According to Crux, Pope Francis and Ecumenical Patriarch Bartholomew of Constantinople called on Christians to work together to build a culture of solidarity in the face of growing economic inequality and a lack of respect for the human dignity of the poor and of migrants.

The two leaders met privately May 26 before addressing an international conference sponsored by the Centesimus Annus Pro Pontifice Foundation, which seeks to promote the teaching of St. John Paul II’s 1991 encyclical on social and economic justice.

“The current difficulties and crises within the global economic system have an undeniable ethical dimension,” Francis told some 500 business leaders, theologians and proponents of Catholic social teaching.

The crises clearly “are related to a mentality of egoism and exclusion that has effectively created a culture of waste blind to the human dignity of the most vulnerable,” the pope said.

A “growing ‘globalization of indifference’” is seen in the uneven pace of development, “not only in materially poorer countries but increasingly amid the opulence of the developed world,” he said. It also is obvious in people’s reactions to migrants and refugees.

In his speech to the gathering, Bartholomew insisted that Christianity is “essentially social. Faith is not limited only to the ‘soul’ without any interest for the social dimension, but rather, it also plays a pivotal role at the level of society.”

The Orthodox and Catholic churches, he said, promote spiritual values and charitable activity, but they also teach “the principles of the respect of the person, solidarity, subsidiarity and the common good.”
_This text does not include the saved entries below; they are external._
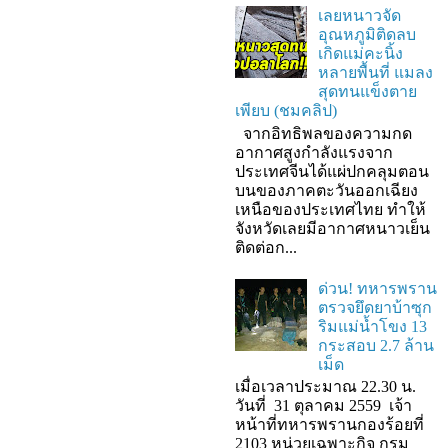
เลยหนาวจัด
อุณหภูมิติดลบ
เกิดแม่คะนิ้ง
หลายพื้นที่ แมลง
สุดทนแข็งตาย
เพียบ (ชมคลิป)
จากอิทธิพลของความกด
อากาศสูงกำลังแรงจาก
ประเทศจีนได้แผ่ปกคลุมตอน
บนของภาคตะวันออกเฉียง
เหนือของประเทศไทย ทำให้
จังหวัดเลยมีอากาศหนาวเย็น
ติดต่อก...
ด่วน! ทหารพราน
ตรวจยึดยาบ้าซุก
ริมแม่น้ำโขง 13
กระสอบ 2.7 ล้าน
เม็ด
เมื่อเวลาประมาณ 22.30 น.
วันที่ 31 ตุลาคม 2559 เจ้า
หน้าที่ทหารพรานกองร้อยที่
2103 หน่วยเฉพาะกิจ กรม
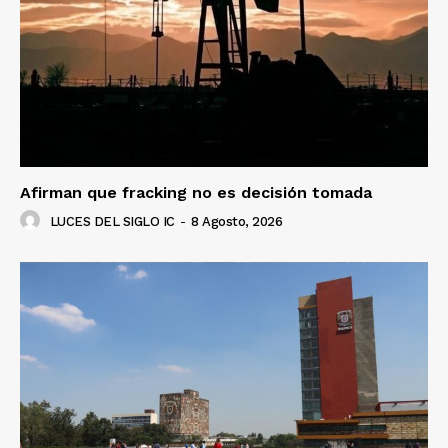
Afirman que fracking no es decisión tomada
LUCES DEL SIGLO IC
-
8 Agosto, 2026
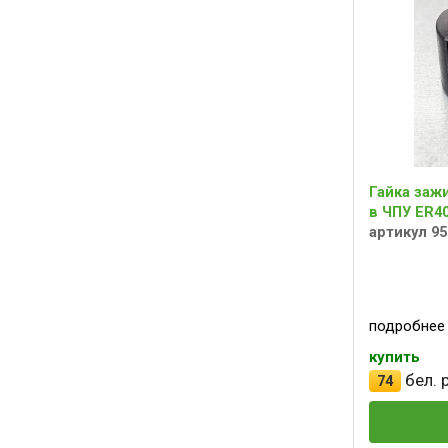
Гайка заж
в ЧПУ ER4
артикул 9
подробнее
купить
бел. р
74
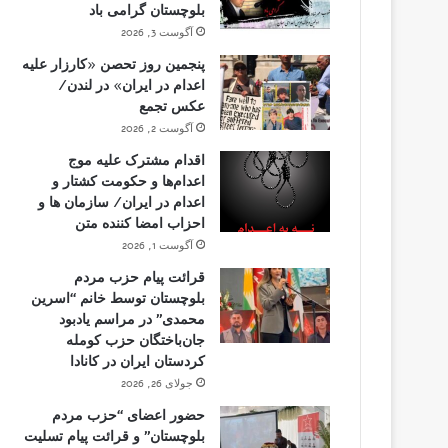
بلوچستان گرامی باد
آگوست 3, 2026
پنجمین روز تحصن «کارزار علیه
اعدام در ایران» در لندن/
عکس تجمع
آگوست 2, 2026
اقدام مشترک علیه موج
اعدام‌ها و حکومت کشتار و
اعدام در ایران/ سازمان ها و
احزاب امضا کننده متن
آگوست 1, 2026
قرائت پیام حزب مردم
بلوچستان توسط خانم “اسرین
محمدی” در مراسم یادبود
جان‌باختگان حزب کومله
کردستان ایران در کانادا
جولای 26, 2026
حضور اعضای “حزب مردم
بلوچستان” و قرائت پیام تسلیت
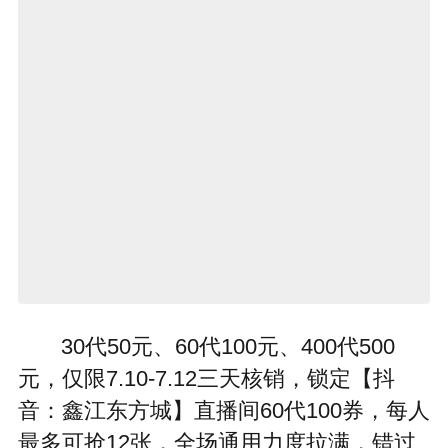
30代50元、60代100元、400代500
元，仅限7.10-7.12三天核销，锁定【抖
音：鑫江东方城】直播间60代100券，每人
最多可抢12张，全场通用力度拉满，错过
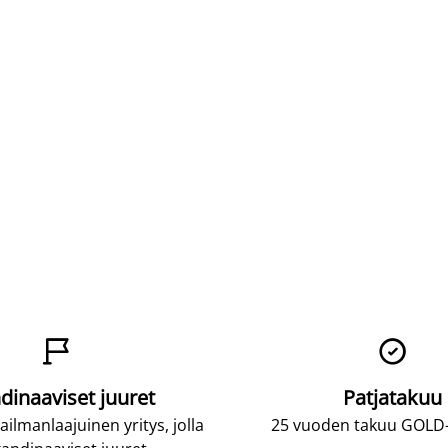


dinaaviset juuret
Patjatakuu
lmanlaajuinen yritys, jolla
25 vuoden takuu GOLD-p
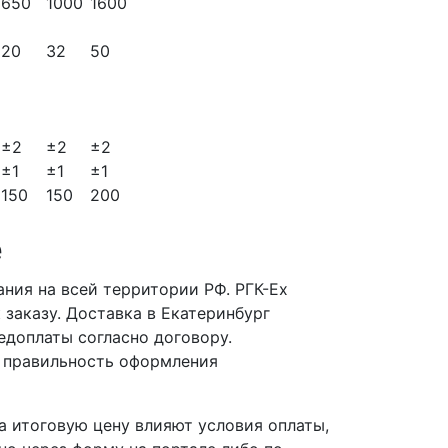
650
1000
1600
20
32
50
±2
±2
±2
±1
±1
±1
150
150
200
е
ния на всей территории РФ. РГК-Ех
 заказу. Доставка в Екатеринбург
едоплаты согласно договору.
 правильность оформления
 итоговую цену влияют условия оплаты,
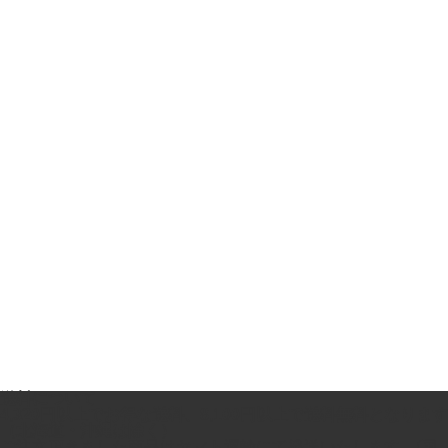
送料について
4,320円以上でお得な送料、8,100円以上で送料無料となります
（北海道・沖縄は除く）
ご注文頂きました商品はヤマト運輸にて発送いたします。(国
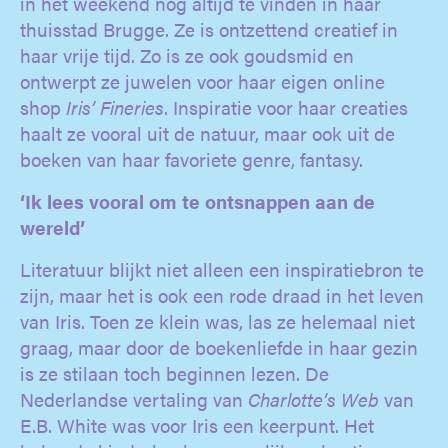
in het weekend nog altijd te vinden in haar
thuisstad Brugge. Ze is ontzettend creatief in
haar vrije tijd. Zo is ze ook goudsmid en
ontwerpt ze juwelen voor haar eigen online
shop
Iris’ Fineries
. Inspiratie voor haar creaties
haalt ze vooral uit de natuur, maar ook uit de
boeken van haar favoriete genre, fantasy.
‘Ik lees vooral om te ontsnappen aan de
wereld’
Literatuur blijkt niet alleen een inspiratiebron te
zijn, maar het is ook een rode draad in het leven
van Iris. Toen ze klein was, las ze helemaal niet
graag, maar door de boekenliefde in haar gezin
is ze stilaan toch beginnen lezen. De
Nederlandse vertaling van
Charlotte’s Web
van
E.B. White was voor Iris een keerpunt. Het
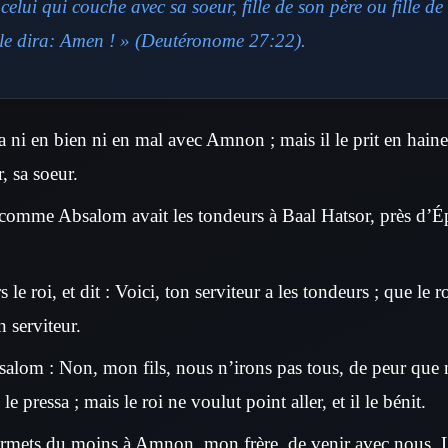
celui qui couche avec sa soeur, fille de son père ou fille de
ple dira: Amen ! » (Deutéronome 27:22).
 ni en bien ni en mal avec Amnon ; mais il le prit en haine,
 sa soeur.
comme Absalom avait les tondeurs à Baal Hatsor, près d’Éph
le roi, et dit : Voici, ton serviteur a les tondeurs ; que le ro
 serviteur.
Absalom : Non, mon fils, nous n’irons pas tous, de peur que
 pressa ; mais le roi ne voulut point aller, et il le bénit.
rmets du moins à Amnon, mon frère, de venir avec nous. Le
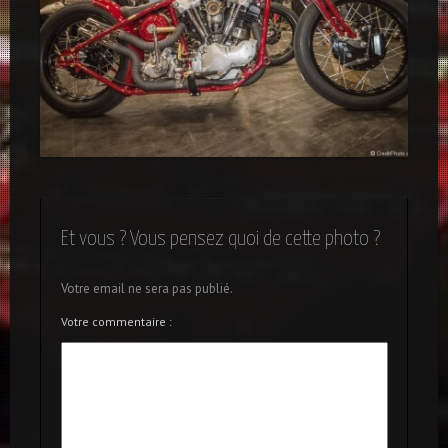
Barivecchia Custom
Et vous ? Vous pensez quoi de cette photo ?
Votre email ne sera pas publié.
Votre commentaire :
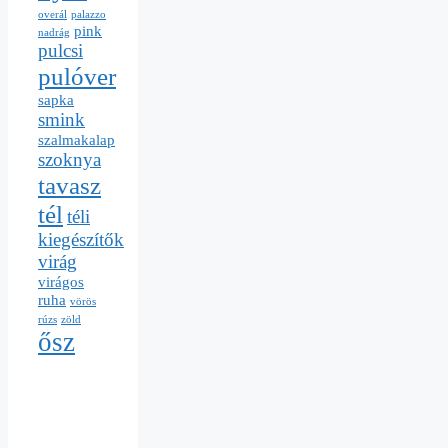
overál
palazzo
pink
nadrág
pulcsi
pulóver
sapka
smink
szalmakalap
szoknya
tavasz
tél
téli
kiegészítők
virág
virágos
ruha
vörös
rúzs
zöld
ősz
But, he said, the world today – as seen in the global economic system and the continued destruction of the environment – is experiencing a “crisis of solidarity” that threatens humanity’s very existence.

Bartholomew condemned what he described as the “‘fundamentalism of the market,’ the deification of profit, the association of dignity with the property, the reduction of the human being to ‘homo oeconomicus’ and the subordination of the human person to the tyranny of needs.”